Please use Python 3.7 for this project, and install the following packages:
pip install pandas matplotlib category_encoders numpy sklearn tensorflow keras
tensorflow requires numpy 1.16.0:
pip install --upgrade numpy==1.16.0
- This data comes from clients of a bank. These clients have already had accounts in this bank. Nowadays, the bank wants to model whether they will stay or not in the future. The task is to do the binary classification based on the given information, which gives extra information to the bank to stabilize the customers.
- The data are attributes of customers' basic information.
- train.csv
- The training set with 13 input attributes and 1 output attribute (i.e. class attribute)
- assignment-test.csv
- The testing set with 13 input attributes. You need to identify the class of each item.
- train.csv
- The training set with known labels
- assignment-test.csv
- The testing set without labels (the "Exited" Attribute).
- samplesubmission.csv:
- This is a sample file to show the output format. Wrong format will lead to unknown result.
- evaluate_2.macOS:
- This is a command line tool to evaluate your result. We will use F1-measure to measure your result.
- Usage: Press "command + space" to open spotlight search and type in "terminal", then type in the following command in the terminal. You should replace
./submission_2.csv
with your own path to the submission_2.csv. Please note that./
denote the current position of the command line andsubmission_2.csv
denote your submission file name.
./evaluate_2.macOS ./submission_2.csv
- evaluate_2.linux:
- Usage: Press "ctrl + alt + t" to launch a terminal and input the following command.
- Other notification details are as introduced in the "macOS setting".
./evaluate_2.linux ./submission_2.csv
- evaluate_2.exe:
- Usage: Press "command + r" and then type in "cmd" in the dialog box to launch a terminal. Then type in the command:
- Other notification details are as introduced in the "macOS setting".
./evaluate_2.exe ./submission_2.csv
- The classification goal is to predict if the customer will leave this bank and choose other competitors in the future (i.e, Identify the value of feature 'Exited', 1 for yes and 0 otherwise).

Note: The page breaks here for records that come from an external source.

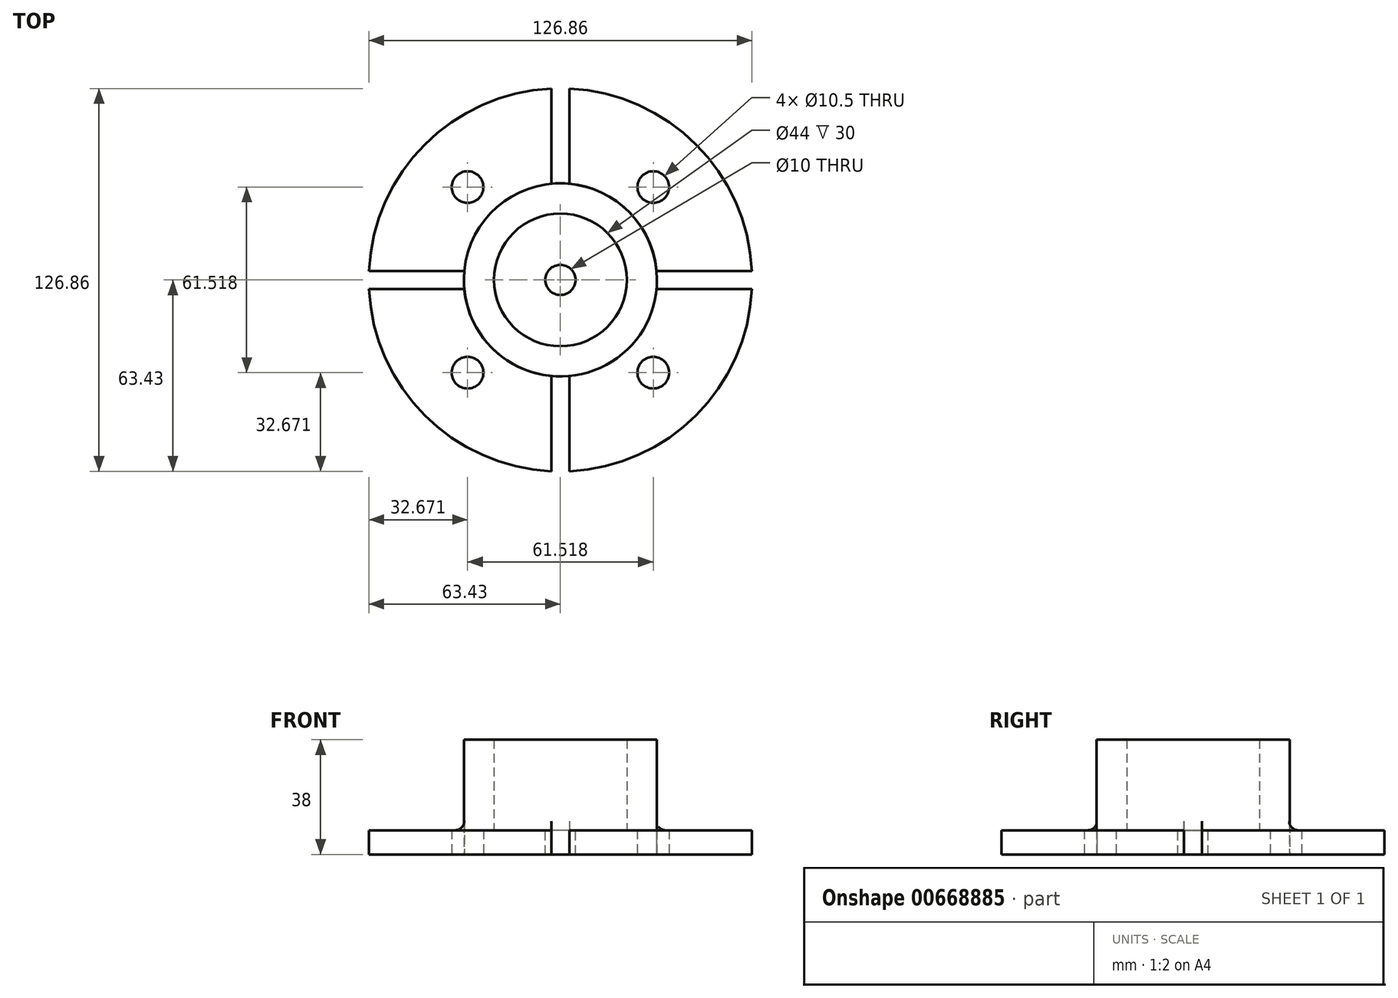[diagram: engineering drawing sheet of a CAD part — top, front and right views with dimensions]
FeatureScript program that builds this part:
annotation { "Feature Type Name" : "Feature", "Feature Type Description" : "" }
export const myFeature = defineFeature(function(context is Context, id is Id, definition is map)
    precondition{}
    {
        {
            var Q0;
            Q0=qCreatedBy(makeId("Top.planeOp"),FACE);
            var sketch = newSketch(context, id + "F0", { "sketchPlane" : qUnion([Q0])});
            skCircle(sketch, "E0", {"center": v(0, 0) * mm, "radius": 32 * mm});
            skArc(sketch, "E1", {"start": v(-63.43, -3) * mm, "mid": v(-44.9, -44.9) * mm, "end": v(-3, -63.43) * mm});
            skCircle(sketch, "E2", {"center": v(30.76, 30.76) * mm, "radius": 5.25 * mm});
            skCircle(sketch, "E3", {"center": v(-30.76, 30.76) * mm, "radius": 5.25 * mm});
            skCircle(sketch, "E4", {"center": v(-30.76, -30.76) * mm, "radius": 5.25 * mm});
            skCircle(sketch, "E5", {"center": v(30.76, -30.76) * mm, "radius": 5.25 * mm});
            skLineSegment(sketch, "E6.left", {"start": v(-3, -63.43) * mm, "end": v(-3, -31.86) * mm});
            skLineSegment(sketch, "E6.right", {"start": v(3, -63.43) * mm, "end": v(3, -31.86) * mm});
            skPoint(sketch, "E6.middle", {"position": v(0, -32) * mm});
            skPoint(sketch, "E7.orphan", {"position": v(-3, -0.57) * mm});
            skPoint(sketch, "E8.orphan", {"position": v(3, -0.57) * mm});
            skLineSegment(sketch, "E9.1.0", {"start": v(63.43, 3) * mm, "end": v(31.86, 3) * mm});
            skLineSegment(sketch, "E9.1.1", {"start": v(63.43, -3) * mm, "end": v(31.86, -3) * mm});
            skLineSegment(sketch, "E9.2.0", {"start": v(-3, 63.43) * mm, "end": v(-3, 31.86) * mm});
            skLineSegment(sketch, "E9.2.1", {"start": v(3, 63.43) * mm, "end": v(3, 31.86) * mm});
            skLineSegment(sketch, "E9.3.0", {"start": v(-63.43, -3) * mm, "end": v(-31.86, -3) * mm});
            skLineSegment(sketch, "E9.3.1", {"start": v(-63.43, 3) * mm, "end": v(-31.86, 3) * mm});
            skArc(sketch, "E10.trimOffspring", {"start": v(-3, 63.43) * mm, "mid": v(-44.9, 44.9) * mm, "end": v(-63.43, 3) * mm});
            skArc(sketch, "E11.trimOffspring", {"start": v(63.43, 3) * mm, "mid": v(44.9, 44.9) * mm, "end": v(3, 63.43) * mm});
            skArc(sketch, "E12.trimOffspring", {"start": v(3, -63.43) * mm, "mid": v(44.9, -44.9) * mm, "end": v(63.43, -3) * mm});
            skSolve(sketch);
        }
        {
            var Q0;
            Q0=makeQuery(id+"F0.imprint","IMPRINT",FACE,{"disambiguationData":[TD([[makeQuery(id+"F0.imprint","IMPRINT",EDGE,{"derivedFrom":sQuery(id+"F0.wireOp",EDGE,"E0")}),-1.0]])]});
            var Q1;
            Q1=makeQuery(id+"F0.imprint","IMPRINT",FACE,{"disambiguationData":[TD([[makeQuery(id+"F0.imprint","IMPRINT",EDGE,{"derivedFrom":sQuery(id+"F0.wireOp",EDGE,"E2")}),-1.0]])]});
            var Q2;
            Q2=makeQuery(id+"F0.imprint","IMPRINT",FACE,{"disambiguationData":[TD([[makeQuery(id+"F0.imprint","IMPRINT",EDGE,{"derivedFrom":sQuery(id+"F0.wireOp",EDGE,"E3")}),-1.0]])]});
            var Q3;
            Q3=makeQuery(id+"F0.imprint","IMPRINT",FACE,{"disambiguationData":[TD([[makeQuery(id+"F0.imprint","IMPRINT",EDGE,{"derivedFrom":sQuery(id+"F0.wireOp",EDGE,"E1")}),1.0]])]});
            var Q4;
            Q4=makeQuery(id+"F0.imprint","IMPRINT",FACE,{"disambiguationData":[TD([[makeQuery(id+"F0.imprint","IMPRINT",EDGE,{"derivedFrom":sQuery(id+"F0.wireOp",EDGE,"E5")}),-1.0]])]});
            var Q5;
            {var subQ0=sQuery(id+"F0.wireOp",EDGE,"E0");var subQ5=makeQuery(id+"F0.imprint","INTERSECT",VERTEX,{"derivedFrom":[subQ0,sQuery(id+"F0.wireOp",EDGE,"E9.1.0")]});Q5=makeQuery(id+"F0.imprint","IMPRINT",FACE,{"disambiguationData":[TD([[makeQuery(id+"F0.imprint","IMPRINT",EDGE,{"disambiguationData":[TD([[subQ5,-1.0]])],"derivedFrom":subQ0}),1.0]])]});}
            extrude(context, id + "F1", {"entities" : qUnion([Q0, Q1, Q2, Q3, Q4, Q5]), "flatOperationType" : FlatOperationType.REMOVE, "depth" : 8 * mm, "offsetDistance" : 25 * mm, "domain" : OperationDomain.MODEL});
        }
        {
            var Q0;
            Q0=makeQuery(id+"F1.opExtrude","CAP_FACE",FACE,{"disambiguationData":[OSD([sQuery(id+"F0.wireOp",EDGE,"E0"),sQuery(id+"F0.wireOp",EDGE,"E1"),sQuery(id+"F0.wireOp",EDGE,"E2"),sQuery(id+"F0.wireOp",EDGE,"E3"),sQuery(id+"F0.wireOp",EDGE,"E4"),sQuery(id+"F0.wireOp",EDGE,"E5")])],"isStart":false});
            var sketch = newSketch(context, id + "F2", { "sketchPlane" : qUnion([Q0])});
            skCircle(sketch, "E13", {"center": v(0, 0) * mm, "radius": 22 * mm});
            skCircle(sketch, "E14", {"center": v(0, 0) * mm, "radius": 32 * mm});
            skSolve(sketch);
        }
        {
            var Q0;
            Q0 = qSketchRegion(id + "F2", true);
            extrude(context, id + "F3", {"entities" : qUnion([Q0]), "operationType" : NewBodyOperationType.ADD, "flatOperationType" : FlatOperationType.REMOVE, "depth" : 30 * mm, "offsetDistance" : 25 * mm, "domain" : OperationDomain.MODEL});
        }
        {
            var Q0;
            {var subQ0=sQuery(id+"F0.wireOp",EDGE,"E6.left");var subQ3=sQuery(id+"F2.wireOp",EDGE,"E14");Q0=makeQuery(id+"F3.boolean.opBoolean","SPLIT",EDGE,{"disambiguationData":[TD([makeQuery(id+"F1.opExtrude","SWEPT_FACE",FACE,{"disambiguationData":[OSD([subQ0])]})])],"derivedFrom":makeQuery(id+"F3.opExtrude","CAP_EDGE",EDGE,{"disambiguationData":[OSD([subQ3])],"isStart":true})});}
            var Q1;
            {var subQ3=sQuery(id+"F0.wireOp",EDGE,"E9.2.0");var subQ4=sQuery(id+"F2.wireOp",EDGE,"E14");Q1=makeQuery(id+"F3.boolean.opBoolean","SPLIT",EDGE,{"disambiguationData":[TD([makeQuery(id+"F1.opExtrude","SWEPT_FACE",FACE,{"disambiguationData":[OSD([subQ3])]})])],"derivedFrom":makeQuery(id+"F3.opExtrude","CAP_EDGE",EDGE,{"disambiguationData":[OSD([subQ4])],"isStart":true})});}
            var Q2;
            {var subQ2=sQuery(id+"F0.wireOp",EDGE,"E6.right");var subQ3=sQuery(id+"F2.wireOp",EDGE,"E14");Q2=makeQuery(id+"F3.boolean.opBoolean","SPLIT",EDGE,{"disambiguationData":[TD([makeQuery(id+"F1.opExtrude","SWEPT_FACE",FACE,{"disambiguationData":[OSD([subQ2])]})])],"derivedFrom":makeQuery(id+"F3.opExtrude","CAP_EDGE",EDGE,{"disambiguationData":[OSD([subQ3])],"isStart":true})});}
            var Q3;
            {var subQ3=sQuery(id+"F2.wireOp",EDGE,"E14");var subQ9=sQuery(id+"F0.wireOp",EDGE,"E9.1.0");Q3=makeQuery(id+"F3.boolean.opBoolean","SPLIT",EDGE,{"disambiguationData":[TD([makeQuery(id+"F1.opExtrude","SWEPT_FACE",FACE,{"disambiguationData":[OSD([subQ9])]})])],"derivedFrom":makeQuery(id+"F3.opExtrude","CAP_EDGE",EDGE,{"disambiguationData":[OSD([subQ3])],"isStart":true})});}
            fillet(context, id + "F4", {"entities" : qUnion([Q0, Q1, Q2, Q3]), "radius" : 3 * mm, "tangentPropagation" : true, "defaultsChanged" : false, "vertexSettings" : [], "allowEdgeOverflow" : false});
        }
        {
            var Q0;
            Q0=makeQuery(id+"F3.boolean.opBoolean","SPLIT",FACE,{"disambiguationData":[TD([makeQuery(id+"F3.opExtrude","SWEPT_FACE",FACE,{"disambiguationData":[OSD([sQuery(id+"F2.wireOp",EDGE,"E13")])]})])],"derivedFrom":makeQuery(id+"F1.opExtrude","CAP_FACE",FACE,{"disambiguationData":[OSD([sQuery(id+"F0.wireOp",EDGE,"E0"),sQuery(id+"F0.wireOp",EDGE,"E1"),sQuery(id+"F0.wireOp",EDGE,"E2"),sQuery(id+"F0.wireOp",EDGE,"E3"),sQuery(id+"F0.wireOp",EDGE,"E4"),sQuery(id+"F0.wireOp",EDGE,"E5"),sQuery(id+"F0.wireOp",EDGE,"E6.left"),sQuery(id+"F0.wireOp",EDGE,"E6.right"),sQuery(id+"F0.wireOp",EDGE,"E9.1.0"),sQuery(id+"F0.wireOp",EDGE,"E9.1.1"),sQuery(id+"F0.wireOp",EDGE,"E9.2.0"),sQuery(id+"F0.wireOp",EDGE,"E9.2.1"),sQuery(id+"F0.wireOp",EDGE,"E9.3.0"),sQuery(id+"F0.wireOp",EDGE,"E9.3.1"),sQuery(id+"F0.wireOp",EDGE,"E10.trimOffspring"),sQuery(id+"F0.wireOp",EDGE,"E11.trimOffspring"),sQuery(id+"F0.wireOp",EDGE,"E12.trimOffspring")])],"isStart":false})});
            var sketch = newSketch(context, id + "F5", { "sketchPlane" : qUnion([Q0])});
            skCircle(sketch, "E15", {"center": v(0, 0) * mm, "radius": 22 * mm});
            skCircle(sketch, "E16", {"center": v(0, 0) * mm, "radius": 5 * mm});
            skSolve(sketch);
        }
        {
            var Q0;
            Q0=makeQuery(id+"F5.imprint","IMPRINT",FACE,{"disambiguationData":[TD([[makeQuery(id+"F5.imprint","IMPRINT",EDGE,{"derivedFrom":sQuery(id+"F5.wireOp",EDGE,"E16")}),1.0]])]});
            var Q1;
            Q1=makeQuery(id+"F5.imprint","IMPRINT",FACE,{"disambiguationData":[TD([[makeQuery(id+"F5.imprint","IMPRINT",EDGE,{"derivedFrom":sQuery(id+"F5.wireOp",EDGE,"E16")}),1.0]])]});
            extrude(context, id + "F6", {"entities" : qUnion([Q0, Q1]), "operationType" : NewBodyOperationType.REMOVE, "oppositeDirection" : true, "depth" : 19.3 * mm, "offsetDistance" : 25 * mm});
        }
    });
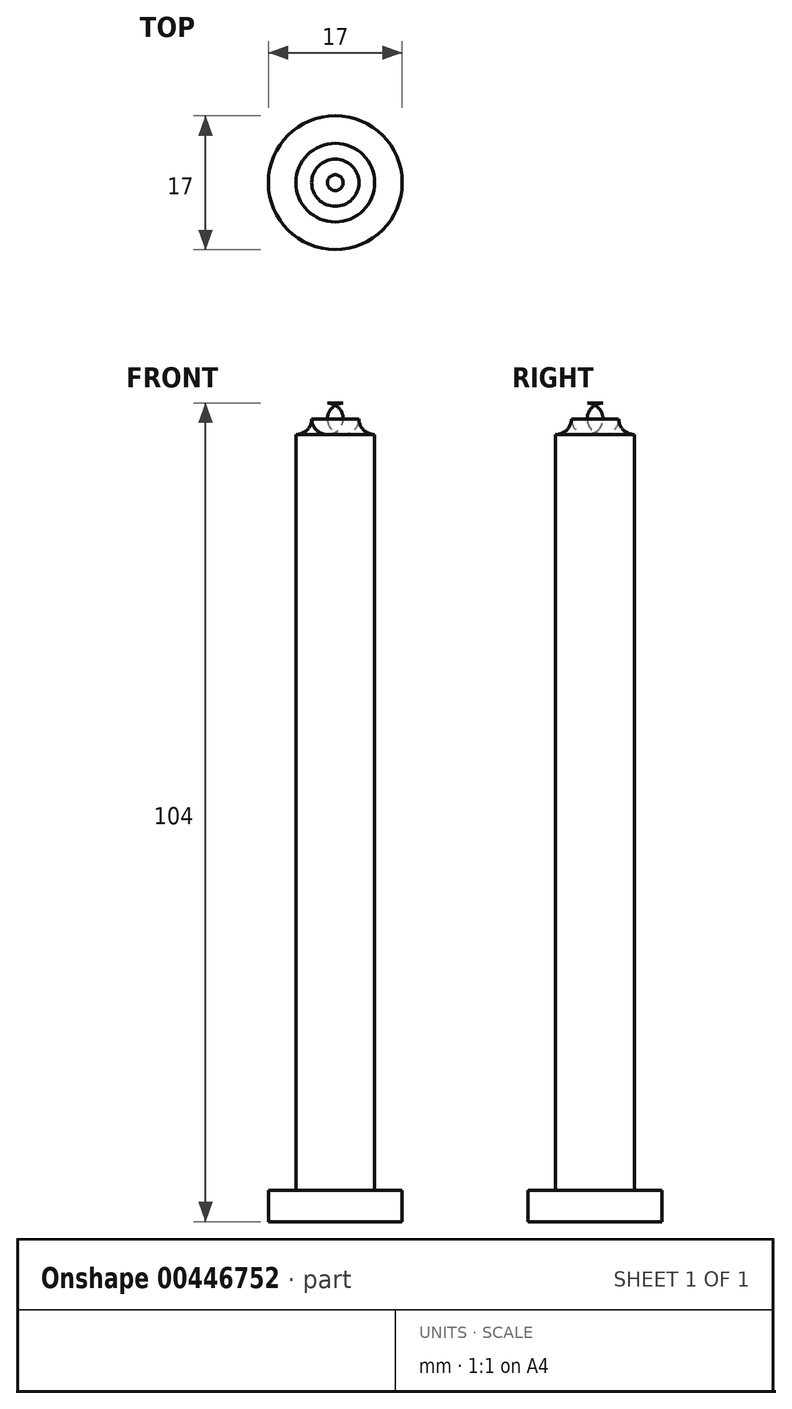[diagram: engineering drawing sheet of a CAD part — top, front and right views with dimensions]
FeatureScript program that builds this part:
annotation { "Feature Type Name" : "Feature", "Feature Type Description" : "" }
export const myFeature = defineFeature(function(context is Context, id is Id, definition is map)
    precondition{}
    {
        {
            var Q0;
            Q0=qCreatedBy(makeId("Top.planeOp"),FACE);
            var sketch = newSketch(context, id + "F0", { "sketchPlane" : qUnion([Q0])});
            skCircle(sketch, "E0", {"center": v(0, 0) * mm, "radius": 8.5 * mm});
            skSolve(sketch);
        }
        {
            var Q0;
            Q0=qSketchRegion(id+"F0",true);
            extrude(context, id + "F1", {"entities" : qUnion([Q0]), "depth" : 4 * mm});
        }
        {
            var Q0;
            Q0=qCreatedBy(makeId("Top.planeOp"),FACE);
            var sketch = newSketch(context, id + "F2", { "sketchPlane" : qUnion([Q0])});
            skCircle(sketch, "E1", {"center": v(0, 0) * mm, "radius": 5 * mm});
            skSolve(sketch);
        }
        {
            var Q0;
            Q0=qSketchRegion(id+"F2",true);
            extrude(context, id + "F3", {"entities" : qUnion([Q0]), "operationType" : NewBodyOperationType.ADD, "depth" : 100 * mm});
        }
        {
            var Q0;
            Q0=qCreatedBy(makeId("Right.planeOp"),FACE);
            var sketch = newSketch(context, id + "F4", { "sketchPlane" : qUnion([Q0])});
            skLineSegment(sketch, "E2", {"start": v(0, 102) * mm, "end": v(0, 100) * mm});
            skLineSegment(sketch, "E3", {"start": v(0, 100) * mm, "end": v(5, 100) * mm});
            skLineSegment(sketch, "E4", {"start": v(3, 102) * mm, "end": v(0, 102) * mm});
            skArc(sketch, "E5", {"start": v(3, 102) * mm, "mid": v(3.59, 100.59) * mm, "end": v(5, 100) * mm});
            skSolve(sketch);
        }
        {
            var Q0;
            Q0=makeQuery(id+"F4.imprint","IMPRINT",FACE,{"disambiguationData":[TD([[makeQuery(id+"F4.imprint","IMPRINT",EDGE,{"derivedFrom":sQuery(id+"F4.wireOp",EDGE,"E2")}),1.0]])]});
            var Q1;
            Q1=sQuery(id+"F4.wireOp",EDGE,"E2");
            revolve(context, id + "F5", {"operationType" : NewBodyOperationType.ADD, "entities" : qUnion([Q0]), "axis" : qUnion([Q1]), "revolveType" : RevolveType.FULL});
        }
        {
            var Q0;
            Q0=qCreatedBy(makeId("Right.planeOp"),FACE);
            var sketch = newSketch(context, id + "F6", { "sketchPlane" : qUnion([Q0])});
            skLineSegment(sketch, "E6", {"start": v(0, 102) * mm, "end": v(0, 104) * mm});
            skLineSegment(sketch, "E7", {"start": v(0, 104) * mm, "end": v(1, 104) * mm});
            skLineSegment(sketch, "E8", {"start": v(3, 102) * mm, "end": v(0, 102) * mm});
            skArc(sketch, "E9", {"start": v(3, 102) * mm, "mid": v(2.41, 103.41) * mm, "end": v(1, 104) * mm});
            skSolve(sketch);
        }
        {
            var Q0;
            Q0=makeQuery(id+"F6.imprint","IMPRINT",FACE,{"disambiguationData":[TD([[makeQuery(id+"F6.imprint","IMPRINT",EDGE,{"derivedFrom":sQuery(id+"F6.wireOp",EDGE,"E6")}),-1.0]])]});
            var Q1;
            Q1=sQuery(id+"F6.wireOp",EDGE,"E6");
            revolve(context, id + "F7", {"operationType" : NewBodyOperationType.ADD, "entities" : qUnion([Q0]), "axis" : qUnion([Q1]), "revolveType" : RevolveType.FULL});
        }
    });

customers' basic information
- RowNumber: the number of rows
- CustomerId: the id of the customer in this bank.
- Surname: the surname of the customer
- CreditScore: personal credit score for an account.
- Geography: the location of the customer.
- Gender: the gender of the customer.
- Age: the age of the customer.
- Tenure: the valid time of the account.
- Balance: the amount of money in the account.
- NumOfProducts: the number of products the customer buys.
- HasCrCard: The number of Credit Card the customer owns.
- IsActiveMember: whether active in the recent period.
- EstimatedSalary: the estimated salary of the custome
- Exited: whether this customer will leave in the future.